The Times of India, 13 August, 2007

by Praful Bidwai

August 9 was the 62nd anniversary of the atomic devastation of Nagasaki. It is an appropriate, if sad, occasion to look at the military as well as energy implications of the India-US nuclear agreement.

The nuclear deal is as much about weapons as civilian power. Not only does it recognise India as a "responsible" state "with advanced nuclear technology"; it specifically distinguishes between India's civilian and military nuclear facilities while placing the former under international inspections (safeguards). Its Article 2.4 affirms that its purpose is "not to affect the unsafeguarded nuclear activities of either party" or to "hinder or otherwise interfere" with any other activities involving "material and technology" acquired or developed "independent of this agreement for their own purposes".

Put simply, India can produce and stockpile as much weapons-grade material as it likes in its unsafeguarded and military-nuclear facilities, including dedicated weapons-grade plutonium producers like Dhruva, the uranium enrichment plant near Mysore, the Prototype Fast-Breeder Reactor (PFBR) under construction, and the eight power reactors (of a total of 22 operating or planned ones) exempted from the agreed separation plan.

According to an International Panel on Fissile Materials report, the eight reactors alone will yield 1,250 kg of weapons-grade plutonium a year, enough to build 250 Nagasaki-type bombs. In addition, the PFBR and Dhruva will respectively produce 130 and 20-25 kg of plutonium annually. India can use imported uranium for its safeguarded reactors and dedicate scarce domestic uranium exclusively to military uses, generating up to 200 kg of plutonium after reprocessing.

This will each year allow India to more than triple its existing estimated plutonium inventory of 500 kg, itself enough for 100 warheads.
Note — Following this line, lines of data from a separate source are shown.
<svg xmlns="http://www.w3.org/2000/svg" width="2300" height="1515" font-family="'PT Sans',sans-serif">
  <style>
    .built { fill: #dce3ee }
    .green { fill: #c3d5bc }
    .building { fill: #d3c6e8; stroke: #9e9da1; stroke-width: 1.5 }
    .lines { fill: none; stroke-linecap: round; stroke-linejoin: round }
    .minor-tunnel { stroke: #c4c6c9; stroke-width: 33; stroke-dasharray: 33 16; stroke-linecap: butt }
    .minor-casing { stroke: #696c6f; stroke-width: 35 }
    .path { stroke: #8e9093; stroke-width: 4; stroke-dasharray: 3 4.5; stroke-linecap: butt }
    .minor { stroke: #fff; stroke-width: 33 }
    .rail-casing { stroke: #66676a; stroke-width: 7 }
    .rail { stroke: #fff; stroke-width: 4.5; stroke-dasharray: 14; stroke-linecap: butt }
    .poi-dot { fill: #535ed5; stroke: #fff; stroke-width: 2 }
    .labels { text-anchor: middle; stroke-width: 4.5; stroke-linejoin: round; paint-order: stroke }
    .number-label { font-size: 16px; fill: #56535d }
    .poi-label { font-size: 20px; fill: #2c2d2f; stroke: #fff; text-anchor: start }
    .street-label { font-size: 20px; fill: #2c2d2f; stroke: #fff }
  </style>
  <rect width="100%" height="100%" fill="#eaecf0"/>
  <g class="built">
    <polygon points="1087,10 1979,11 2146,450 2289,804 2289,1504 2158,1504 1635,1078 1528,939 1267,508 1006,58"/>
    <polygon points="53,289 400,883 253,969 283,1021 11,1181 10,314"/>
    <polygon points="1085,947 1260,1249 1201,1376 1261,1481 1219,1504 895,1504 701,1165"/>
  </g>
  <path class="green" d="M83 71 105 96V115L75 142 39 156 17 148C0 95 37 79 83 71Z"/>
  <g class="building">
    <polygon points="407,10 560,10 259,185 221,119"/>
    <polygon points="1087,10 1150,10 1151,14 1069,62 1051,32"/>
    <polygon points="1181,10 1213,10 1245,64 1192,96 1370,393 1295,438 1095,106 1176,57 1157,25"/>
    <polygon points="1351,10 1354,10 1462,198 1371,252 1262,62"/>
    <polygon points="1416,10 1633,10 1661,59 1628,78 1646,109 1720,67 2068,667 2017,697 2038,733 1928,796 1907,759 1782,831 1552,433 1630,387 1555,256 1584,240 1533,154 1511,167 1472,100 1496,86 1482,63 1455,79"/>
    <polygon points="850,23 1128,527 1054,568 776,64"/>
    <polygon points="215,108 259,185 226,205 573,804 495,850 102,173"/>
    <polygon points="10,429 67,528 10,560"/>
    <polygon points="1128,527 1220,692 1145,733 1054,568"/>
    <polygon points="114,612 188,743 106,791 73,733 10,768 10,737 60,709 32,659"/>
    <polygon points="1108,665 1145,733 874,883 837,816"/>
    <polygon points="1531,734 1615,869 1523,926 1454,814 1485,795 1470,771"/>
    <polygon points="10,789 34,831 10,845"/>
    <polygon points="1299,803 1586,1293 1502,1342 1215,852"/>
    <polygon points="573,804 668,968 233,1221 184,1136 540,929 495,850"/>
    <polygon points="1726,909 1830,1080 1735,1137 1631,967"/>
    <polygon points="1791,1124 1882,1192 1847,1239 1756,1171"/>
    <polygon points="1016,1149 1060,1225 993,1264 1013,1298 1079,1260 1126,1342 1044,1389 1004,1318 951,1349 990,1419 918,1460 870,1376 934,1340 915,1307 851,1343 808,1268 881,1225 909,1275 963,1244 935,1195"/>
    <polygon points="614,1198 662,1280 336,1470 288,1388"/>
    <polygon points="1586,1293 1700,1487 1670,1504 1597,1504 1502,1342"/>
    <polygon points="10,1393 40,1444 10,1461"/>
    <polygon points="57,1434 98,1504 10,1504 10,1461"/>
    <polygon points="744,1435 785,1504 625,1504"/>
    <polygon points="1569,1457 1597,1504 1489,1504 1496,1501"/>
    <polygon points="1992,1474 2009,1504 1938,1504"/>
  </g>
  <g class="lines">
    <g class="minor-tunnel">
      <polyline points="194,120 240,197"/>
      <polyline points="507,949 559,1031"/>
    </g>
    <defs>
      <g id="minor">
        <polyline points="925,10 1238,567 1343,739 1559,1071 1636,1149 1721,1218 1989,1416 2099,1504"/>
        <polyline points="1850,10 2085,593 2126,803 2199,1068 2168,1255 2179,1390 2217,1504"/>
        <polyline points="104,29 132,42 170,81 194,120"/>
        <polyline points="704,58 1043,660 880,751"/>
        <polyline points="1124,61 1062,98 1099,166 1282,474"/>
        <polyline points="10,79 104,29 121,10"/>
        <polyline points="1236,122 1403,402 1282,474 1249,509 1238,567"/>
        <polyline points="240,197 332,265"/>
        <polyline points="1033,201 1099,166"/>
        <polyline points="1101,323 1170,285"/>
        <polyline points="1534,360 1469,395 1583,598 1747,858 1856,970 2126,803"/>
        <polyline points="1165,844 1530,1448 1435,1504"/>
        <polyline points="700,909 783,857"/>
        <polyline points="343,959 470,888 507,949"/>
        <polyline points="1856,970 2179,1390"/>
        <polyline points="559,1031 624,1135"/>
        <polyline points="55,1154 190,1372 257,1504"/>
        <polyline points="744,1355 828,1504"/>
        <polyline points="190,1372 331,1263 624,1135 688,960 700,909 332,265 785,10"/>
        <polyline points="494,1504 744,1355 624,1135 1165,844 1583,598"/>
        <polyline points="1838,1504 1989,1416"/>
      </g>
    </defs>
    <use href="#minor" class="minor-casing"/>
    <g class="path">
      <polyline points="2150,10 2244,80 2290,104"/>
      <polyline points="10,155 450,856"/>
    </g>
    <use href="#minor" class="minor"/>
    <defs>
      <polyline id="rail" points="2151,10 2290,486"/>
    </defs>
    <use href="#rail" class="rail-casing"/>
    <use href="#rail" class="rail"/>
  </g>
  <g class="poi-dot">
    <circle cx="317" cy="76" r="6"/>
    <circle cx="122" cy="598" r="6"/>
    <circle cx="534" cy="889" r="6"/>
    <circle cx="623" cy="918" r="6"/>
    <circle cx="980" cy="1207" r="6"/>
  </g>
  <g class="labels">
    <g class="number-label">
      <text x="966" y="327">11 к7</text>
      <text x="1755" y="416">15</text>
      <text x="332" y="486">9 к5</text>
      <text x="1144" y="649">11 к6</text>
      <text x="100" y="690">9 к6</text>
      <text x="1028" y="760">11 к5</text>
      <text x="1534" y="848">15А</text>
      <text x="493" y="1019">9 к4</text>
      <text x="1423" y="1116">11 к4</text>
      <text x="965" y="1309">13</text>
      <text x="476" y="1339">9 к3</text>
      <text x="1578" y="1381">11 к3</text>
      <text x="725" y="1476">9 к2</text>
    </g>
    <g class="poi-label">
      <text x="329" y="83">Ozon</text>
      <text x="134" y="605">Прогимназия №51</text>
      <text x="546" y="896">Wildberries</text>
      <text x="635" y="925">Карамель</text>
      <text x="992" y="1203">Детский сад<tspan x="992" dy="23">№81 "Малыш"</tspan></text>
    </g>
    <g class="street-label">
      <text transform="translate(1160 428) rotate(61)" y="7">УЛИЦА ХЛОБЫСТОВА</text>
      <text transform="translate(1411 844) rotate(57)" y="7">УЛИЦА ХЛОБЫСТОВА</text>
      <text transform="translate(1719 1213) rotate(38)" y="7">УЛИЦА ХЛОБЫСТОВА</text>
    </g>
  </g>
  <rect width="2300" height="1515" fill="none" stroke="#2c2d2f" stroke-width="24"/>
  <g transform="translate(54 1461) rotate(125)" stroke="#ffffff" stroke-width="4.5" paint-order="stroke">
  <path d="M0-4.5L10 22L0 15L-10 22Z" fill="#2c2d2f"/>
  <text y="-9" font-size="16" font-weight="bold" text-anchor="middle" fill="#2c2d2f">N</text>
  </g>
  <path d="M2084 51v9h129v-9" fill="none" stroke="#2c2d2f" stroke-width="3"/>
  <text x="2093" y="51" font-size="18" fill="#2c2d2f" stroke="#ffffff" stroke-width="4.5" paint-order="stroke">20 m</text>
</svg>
The deal leaves India free to build even more weapons-dedicated facilities. Surely, this puts India's potential nuclear arsenal way beyond the realm of a "minimum deterrent". This should put paid to the argument that the deal will cap India's nuclear-military capability. If anything, the deal panders to India's vaulting nuclear ambitions.

Washington made unique exceptions in the global non-proliferation order for India primarily to recruit it as a close, if subordinate, strategic ally for reasons elaborated since 2000 by Condoleezza Rice, Ashley Tellis and Philip Zelikow, among others. A strong rationale was to create a counterfoil to China, and an anchor within a US-dominated Asian security architecture, on a par with Japan and Israel.

There's a price to pay for this. This isn't merely acquiescence in US strategic-political plans, or accommodation to Washington's pressures in respect of Iran. It also, critically, lies in potentially triggering a regional nuclear-arms race and abandoning the fight for global nuclear disarmament. It is sordid that India, long an apostle of nuclear disarmament, should end up apologising for mass-annihilation weapons.

Will the deal help India achieve energy security? Nuclear power is a hazardous and accident-prone energy source. Its radiation is an invisible but deadly poison; it leaves extremely toxic wastes which remain active for thousands of years. No solution to the waste-storage, leave alone disposal, problem is on the horizon.

Nuclear power is costly. A Massachusetts Institute of Technology study estimates US unit costs of 6.7 cents for nuclear, 4.2 cents for coal, and 3.8-5.6 cents for gas. In India, power from nuclear plants under construction will cost Rs 3-plus. But the winning bid for the coal-based Sasan project is only Rs 1.20.

Nuclear power has a bleak future worldwide - despite global warming, which the nuclear industry claims it can mitigate. Nuclear power can only make an insignificant contribution to greenhouse gas reduction. A just-published Oxford Research Group study says that for nuclear industry's contribution to be significant, the global industry would have to construct about one reactor a week for 60 years - an absurdity.

Nuclear power in India is less than 3 per cent of its total electricity capacity. Even if its utopian mid-century targets materialise, nuclear power will only contribute 6-7 per cent to power generation. What price are we paying for it?

The writer is a commentator on public affairs.